◆ Goal 1 ◆
From the passage on the right of publicity, reproduce word for word everything from "Once the right" down to "who is singing.".

◆ Extract provided ◆
Consider how sweeping this new right is. What is it about the ad that makes people think of White? It's not the robot's wig, clothes or jewelry; there must be ten million blond women (many of them quasi-famous) who wear dresses and jewelry like White's. It's that the robot is posed near the "Wheel of Fortune" game board. Remove the game board from the ad, and no one would think of Vanna White. See Appendix. But once you include the game board, anybody standing beside it — a brunette woman, a man wearing women's clothes, a monkey in a wig and gown — would evoke White's image, precisely the way the robot did. It's the "Wheel of Fortune" set, not the robot's face or dress or jewelry that evokes White's image. The panel is giving White an exclusive right not in what she looks like or who she is, but in what she does for a living.

Once the right of publicity is extended beyond specific physical characteristics, this will become a recurring problem: Outside name, likeness and voice, the things that most reliably remind the public of celebrities are the actions or roles they're famous for. A commercial with an astronaut setting foot on the moon would evoke the image of Neil Armstrong. Any masked man on horseback would remind people (over a certain age) of Clayton Moore. And. any number of songs — "My Way," "Yellow Submarine," "Like a Virgin," "Beat It," "Michael, Row the Boat Ashore," to name only a few — instantly evoke an image of the person or group who made them famous, regardless of who is singing.
See also Carlos V. Lozano, West Loses Lawsuit over Batman TV Commercial, L.A. Times, Jan. 18, 1990, at B3 (Adam West sues over Batman-like character in commercial); Nurmi v. Peterson, 10 U.S.P.Q.2d 1775, 1989 WL 407484 (C.D.Cal. 1989) (1950s TV movie hostess "Vampira" sues 1980s TV hostess "Elvira"); text accompanying notes 7-8 (lawsuits brought by Guy Lombardo, claiming big bands playing at New Year's Eve parties remind people of him, and by Uri Geller, claiming psychics who can bend metal remind people of him). Cf. Motschenbacher, where the claim was that viewers would think plaintiff was actually in the commercial, and not merely that the commercial reminded people of him.

This is entirely the wrong place to strike the balance. Intellectual property rights aren't free: They're imposed at the expense of future creators and of the public at large. Where would we be if Charles Lindbergh had an exclusive right in the concept of a heroic solo aviator? If Arthur Conan Doyle had gotten a copyright in the idea of the detective story, or Albert Einstein had patented the theory of relativity? If every author and celebrity had been given the right to keep people from mocking them or their work? Surely this would have made the world poorer, not richer, culturally as well as economically.

◆ Goal 2 ◆
Rewrite the dataset entries as a numbered list, everything from the first entry down to the line containing "road: (263, 166)", with both ends included and blank lines left out.

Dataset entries

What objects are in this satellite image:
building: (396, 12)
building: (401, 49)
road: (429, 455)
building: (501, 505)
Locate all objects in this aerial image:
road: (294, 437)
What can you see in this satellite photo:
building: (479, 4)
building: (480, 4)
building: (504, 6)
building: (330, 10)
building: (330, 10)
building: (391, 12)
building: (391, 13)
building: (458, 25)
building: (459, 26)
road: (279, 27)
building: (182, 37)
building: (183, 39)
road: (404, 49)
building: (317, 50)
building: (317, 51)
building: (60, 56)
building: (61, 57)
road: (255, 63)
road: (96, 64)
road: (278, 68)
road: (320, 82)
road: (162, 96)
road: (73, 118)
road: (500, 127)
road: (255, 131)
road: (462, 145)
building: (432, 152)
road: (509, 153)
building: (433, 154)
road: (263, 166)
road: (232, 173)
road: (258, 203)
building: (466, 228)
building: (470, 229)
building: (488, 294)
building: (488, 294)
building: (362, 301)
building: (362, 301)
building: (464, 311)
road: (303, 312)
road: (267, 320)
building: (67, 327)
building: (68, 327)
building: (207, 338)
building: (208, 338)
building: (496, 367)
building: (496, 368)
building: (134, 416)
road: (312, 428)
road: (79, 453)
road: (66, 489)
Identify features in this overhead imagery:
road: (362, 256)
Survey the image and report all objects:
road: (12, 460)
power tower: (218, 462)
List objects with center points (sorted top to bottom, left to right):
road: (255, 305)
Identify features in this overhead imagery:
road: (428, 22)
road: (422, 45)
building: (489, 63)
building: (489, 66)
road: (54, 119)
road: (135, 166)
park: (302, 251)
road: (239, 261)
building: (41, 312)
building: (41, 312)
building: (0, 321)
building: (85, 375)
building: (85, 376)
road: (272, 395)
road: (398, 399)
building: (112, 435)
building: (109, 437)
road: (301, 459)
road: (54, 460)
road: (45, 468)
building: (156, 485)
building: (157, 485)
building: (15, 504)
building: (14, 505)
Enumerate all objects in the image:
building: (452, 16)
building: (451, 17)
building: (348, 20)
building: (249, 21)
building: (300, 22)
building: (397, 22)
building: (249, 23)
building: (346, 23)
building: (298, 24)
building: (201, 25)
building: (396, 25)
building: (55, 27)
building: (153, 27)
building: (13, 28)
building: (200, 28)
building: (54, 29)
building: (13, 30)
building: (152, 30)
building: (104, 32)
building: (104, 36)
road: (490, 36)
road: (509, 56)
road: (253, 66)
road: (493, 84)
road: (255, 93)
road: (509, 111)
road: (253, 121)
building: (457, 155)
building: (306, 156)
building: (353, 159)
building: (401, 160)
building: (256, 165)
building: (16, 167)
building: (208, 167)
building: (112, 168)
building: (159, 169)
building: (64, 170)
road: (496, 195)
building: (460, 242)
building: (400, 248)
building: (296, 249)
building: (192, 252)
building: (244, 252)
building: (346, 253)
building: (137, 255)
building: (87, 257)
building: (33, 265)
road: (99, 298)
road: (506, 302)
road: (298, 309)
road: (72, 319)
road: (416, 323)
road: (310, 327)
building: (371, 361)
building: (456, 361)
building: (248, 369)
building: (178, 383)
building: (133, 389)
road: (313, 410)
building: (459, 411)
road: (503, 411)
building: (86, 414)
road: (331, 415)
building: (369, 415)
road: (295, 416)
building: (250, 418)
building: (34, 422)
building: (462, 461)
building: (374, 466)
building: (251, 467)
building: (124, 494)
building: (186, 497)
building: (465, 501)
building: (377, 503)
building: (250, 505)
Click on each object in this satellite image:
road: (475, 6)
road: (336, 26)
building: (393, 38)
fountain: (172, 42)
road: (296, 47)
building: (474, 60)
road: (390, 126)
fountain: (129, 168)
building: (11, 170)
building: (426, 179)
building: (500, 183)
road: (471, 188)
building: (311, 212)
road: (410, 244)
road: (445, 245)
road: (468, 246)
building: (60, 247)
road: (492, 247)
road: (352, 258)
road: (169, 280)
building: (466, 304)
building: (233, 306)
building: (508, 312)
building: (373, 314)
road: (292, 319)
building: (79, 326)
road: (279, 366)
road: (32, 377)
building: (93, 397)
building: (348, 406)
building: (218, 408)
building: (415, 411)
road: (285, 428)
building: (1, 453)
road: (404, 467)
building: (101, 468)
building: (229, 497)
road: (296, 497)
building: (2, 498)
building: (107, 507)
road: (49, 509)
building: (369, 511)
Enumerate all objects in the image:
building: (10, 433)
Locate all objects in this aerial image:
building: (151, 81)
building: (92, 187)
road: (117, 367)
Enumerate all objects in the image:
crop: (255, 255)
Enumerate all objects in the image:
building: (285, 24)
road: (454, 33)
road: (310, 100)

◆ Correct answer 1 ◆
Once the right of publicity is extended beyond specific physical characteristics, this will become a recurring problem: Outside name, likeness and voice, the things that most reliably remind the public of celebrities are the actions or roles they're famous for. A commercial with an astronaut setting foot on the moon would evoke the image of Neil Armstrong. Any masked man on horseback would remind people (over a certain age) of Clayton Moore. And. any number of songs — "My Way," "Yellow Submarine," "Like a Virgin," "Beat It," "Michael, Row the Boat Ashore," to name only a few — instantly evoke an image of the person or group who made them famous, regardless of who is singing.

◆ Correct answer 2 ◆
1. What objects are in this satellite image:
2. building: (396, 12)
3. building: (401, 49)
4. road: (429, 455)
5. building: (501, 505)
6. Locate all objects in this aerial image:
7. road: (294, 437)
8. What can you see in this satellite photo:
9. building: (479, 4)
10. building: (480, 4)
11. building: (504, 6)
12. building: (330, 10)
13. building: (330, 10)
14. building: (391, 12)
15. building: (391, 13)
16. building: (458, 25)
17. building: (459, 26)
18. road: (279, 27)
19. building: (182, 37)
20. building: (183, 39)
21. road: (404, 49)
22. building: (317, 50)
23. building: (317, 51)
24. building: (60, 56)
25. building: (61, 57)
26. road: (255, 63)
27. road: (96, 64)
28. road: (278, 68)
29. road: (320, 82)
30. road: (162, 96)
31. road: (73, 118)
32. road: (500, 127)
33. road: (255, 131)
34. road: (462, 145)
35. building: (432, 152)
36. road: (509, 153)
37. building: (433, 154)
38. road: (263, 166)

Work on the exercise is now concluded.